Dad went to the bathroom while we were there, and by that stage it had been about an hour and a half, and I thought I should call my best friend Kristel and tell her. As soon as she picked up the phone I was in tears. I couldn’t speak. I couldn’t bring myself to say the words.  They literally got stuck in my throat before I finally forced myself to say them.

So, I’m sitting in MacDonald’s on the phone crying. Dad doesn’t comment, and when we’re leaving he asks if I want to drive (I’m on my L’s so- hours!). I have no idea why I said yes. And it was one of those moments where I couldn’t believe it seemed like a normal day- but it wasn’t. In hindsight, I guess Dad wanted to give me something else to focus on, but I swear I could have crashed the car. I have no memory of that drive, I was on complete auto-pilot. We decided on the way home I wasn’t going to go back to Quandialla the next day, it wasn’t worth it when I’d have to come back somehow for the funeral.

So when we got home, I had to call my Head Teacher and the Assistant Principal and tell them. I cried during both phone calls, and they were both understanding about it and told me to take all the time I needed and not to worry about school.

And then I called my friend Nat, because I’d been talking to her only that morning about Grandad. And she left her boyfriend to come sit with me, which I appreciated more than I think I’ve told her. And I talked. Somehow. Words still weren’t really coming, but it was better than crying. I felt so empty and still numb.

But talking helped to focus on and sort out the millions of thoughts in my head from the time we got the phone call.

At some point, I checked twitter, and I had heaps of tweets from all my friends sending their love, prayers and condolences. Which helped and didn’t help. It was great to know they were thinking of me but...

“I’m sorry.”

That’s the most common response you get when someone dies. Or when something bad happens. And it feels like the right thing to say... until you’re on the receiving end.

Do you have any idea how insignificant those words are? “I’m sorry”

Why? You did nothing. You can’t apologise and make it all better. Or the people who add a :( to an “I’m [so] sorry” (the “so” is optional). A sad face emoticon does not even begin to describe how I’m feeling. Why is there no emoticon or symbol for indescribable grief? For numbness? For feeling like you’ve been kicked in the stomach?

I don’t mean to sound unappreciative of everyone who sent me a tweet, or a message or a Facebook post or whatever, because I really did appreciate them and it meant the world to know that they were all thinking of me; but it’s just... the words “I’m sorry” grate on me. Even now.
Now, I’ve promised myself that when something bad happens to a friend, I won’t say “I’m sorry.” I haven’t yet landed on an appropriate substitute, but I’m trying.  

So that was a year ago today.

That was an incredibly hard week. Going to church the next day and seeing everyone- those who had heard, and having to tell those that hadn’t. Going shopping for something to wear to the funeral- because I’d only intended to come for a weekend and had nothing appropriate with me. That was the worst shopping trip of my life. You’re buying something for an occasion that you don’t ever want to attend, and you have to make sure it’s an appropriate colour and style, which isn’t always easy.

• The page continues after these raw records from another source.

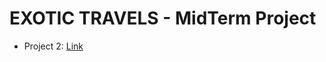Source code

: # EXOTIC TRAVELS - MidTerm Project

- Project 2: [Link](http://www.media15live.com/studentsUpload/BARDINI_1585582065/)
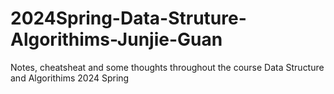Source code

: # 2024Spring-Data-Struture-Algorithims-Junjie-Guan
Notes, cheatsheat and some thoughts throughout the course Data Structure and Algorithims 2024 Spring
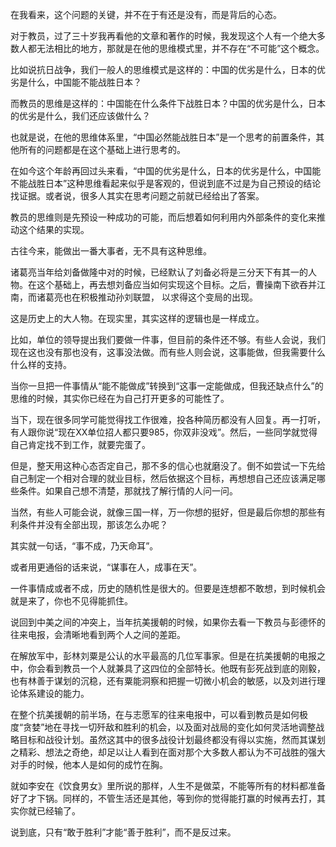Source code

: 



在我看来，这个问题的关键，并不在于有还是没有，而是背后的心态。

对于教员，过了三十岁我再看他的文章和著作的时候，我发现这个人有一个绝大多数人都无法相比的地方，那就是在他的思维模式里，并不存在“不可能”这个概念。

比如说抗日战争，我们一般人的思维模式是这样的：中国的优劣是什么，日本的优劣是什么，中国能不能战胜日本？

而教员的思维是这样的：中国能在什么条件下战胜日本？中国的优劣是什么，日本的优劣是什么，我们还应该做什么？

也就是说，在他的思维体系里，“中国必然能战胜日本”是一个思考的前置条件，其他所有的问题都是在这个基础上进行思考的。

在如今这个年龄再回过头来看，“中国的优劣是什么，日本的优劣是什么，中国能不能战胜日本”这种思维看起来似乎是客观的，但说到底不过是为自己预设的结论找证据。或者说，很多人其实在思考问题之前就已经给出了答案。

教员的思维则是先预设一种成功的可能，而后想着如何利用内外部条件的变化来推动这个结果的实现。

古往今来，能做出一番大事者，无不具有这种思维。

诸葛亮当年给刘备做隆中对的时候，已经默认了刘备必将是三分天下有其一的人物。在这个基础上，再去想刘备应当如何实现这个目标。之后，曹操南下欲吞并江南，而诸葛亮也在积极推动孙刘联盟， 以求得这个变局的出现。

这是历史上的大人物。在现实里，其实这样的逻辑也是一样成立。

比如，单位的领导提出我们要做一件事，但目前的条件还不够。有些人会说，我们现在这也没有那也没有，这事没法做。而有些人则会说，这事能做，但我需要什么什么样的支持。

当你一旦把一件事情从“能不能做成”转换到“这事一定能做成，但我还缺点什么”的思维的时候，其实你已经在为自己打开更多的可能性了。

当下，现在很多同学可能觉得找工作很难，投各种简历都没有人回复。再一打听，有人跟你说“现在XX单位招人都只要985，你双非没戏”。然后，一些同学就觉得自己肯定找不到工作，就要完蛋了。

但是，整天用这种心态否定自己，那不多的信心也就磨没了。倒不如尝试一下先给自己制定一个相对合理的就业目标，然后依据这个目标，再想想自己还应该满足哪些条件。如果自己想不清楚，那就找了解行情的人问一问。

当然，有些人可能会说，就像三国一样，万一你想的挺好，但是最后你想的那些有利条件并没有全部出现，那该怎么办呢？

其实就一句话，“事不成，乃天命耳”。

或者用更通俗的话来说，“谋事在人，成事在天”。

一件事情成或者不成，历史的随机性是很大的。但要是连想都不敢想，到时候机会就是来了，你也不见得能抓住。

说回到中美之间的冲突上，当年抗美援朝的时候，如果你去看一下教员与彭德怀的往来电报，会清晰地看到两个人之间的差距。

在解放军中，彭林刘粟是公认的水平最高的几位军事家。但是在抗美援朝的电报之中，你会看到教员一个人就兼具了这四位的全部特长。他既有彭死战到底的刚毅，也有林善于谋划的沉稳，还有粟能洞察和把握一切微小机会的敏感，以及刘进行理论体系建设的能力。

在整个抗美援朝的前半场，在与志愿军的往来电报中，可以看到教员是如何极度“贪婪”地在寻找一切歼敌和胜利的机会，以及面对战局的变化如何灵活地调整战略目标和战役计划。虽然这其中的很多战役计划最终都没有得以实施，然而其谋划之精彩、想法之奇绝，却足以让人看到在面对那个大多数人都认为不可战胜的强大对手的时候，他本人是如何的成竹在胸。

就如李安在《饮食男女》里所说的那样，人生不是做菜，不能等所有的材料都准备好了才下锅。同样的，不管生活还是其他，等到你的觉得能打赢的时候再去打，其实你就已经输了。

说到底，只有“敢于胜利”才能“善于胜利”，而不是反过来。





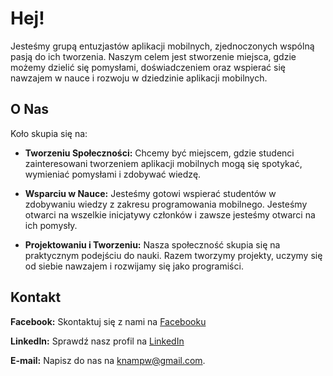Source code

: # Hej!

Jesteśmy grupą entuzjastów aplikacji mobilnych, zjednoczonych wspólną pasją do ich tworzenia. Naszym celem jest stworzenie miejsca, gdzie możemy dzielić się pomysłami, doświadczeniem oraz wspierać się nawzajem w nauce i rozwoju w dziedzinie aplikacji mobilnych.

## O Nas

Koło skupia się na:

- **Tworzeniu Społeczności:** Chcemy być miejscem, gdzie studenci zainteresowani tworzeniem aplikacji mobilnych mogą się spotykać, wymieniać pomysłami i zdobywać wiedzę.

- **Wsparciu w Nauce:** Jesteśmy gotowi wspierać studentów w zdobywaniu wiedzy z zakresu programowania mobilnego. Jesteśmy otwarci na wszelkie inicjatywy członków i zawsze jesteśmy otwarci na ich pomysły.

- **Projektowaniu i Tworzeniu:** Nasza społeczność skupia się na praktycznym podejściu do nauki. Razem tworzymy projekty, uczymy się od siebie nawzajem i rozwijamy się jako programiści.

## Kontakt

**Facebook:** Skontaktuj się z nami na [Facebooku](https://www.facebook.com/people/Ko%C5%82o-Naukowe-Aplikacji-Mobilnych/100090783457698/)

**LinkedIn:** Sprawdź nasz profil na [LinkedIn](https://pl.linkedin.com/company/knam-pw)

**E-mail:** Napisz do nas na knampw@gmail.com.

And then to top it all off, it rained pretty much the whole week, which lead to flash flooding in rural areas, including Quandialla, so I was just hoping I’d come back to a dry house (I did, just FYI).
And now a year later, I’m back home. Unemployed.

I’ve been struggling for the past few weeks, between being unemployed and knowing today was coming.

I decided I had to write this, not only to try and get some closure on that day, but also to really focus on my good memories of Grandad, and not of him being sick or the day he left us.


I love you Grandad. And I miss you.

Not a great photo,  one of the last taken with Grandad before he got sick.  February 2007.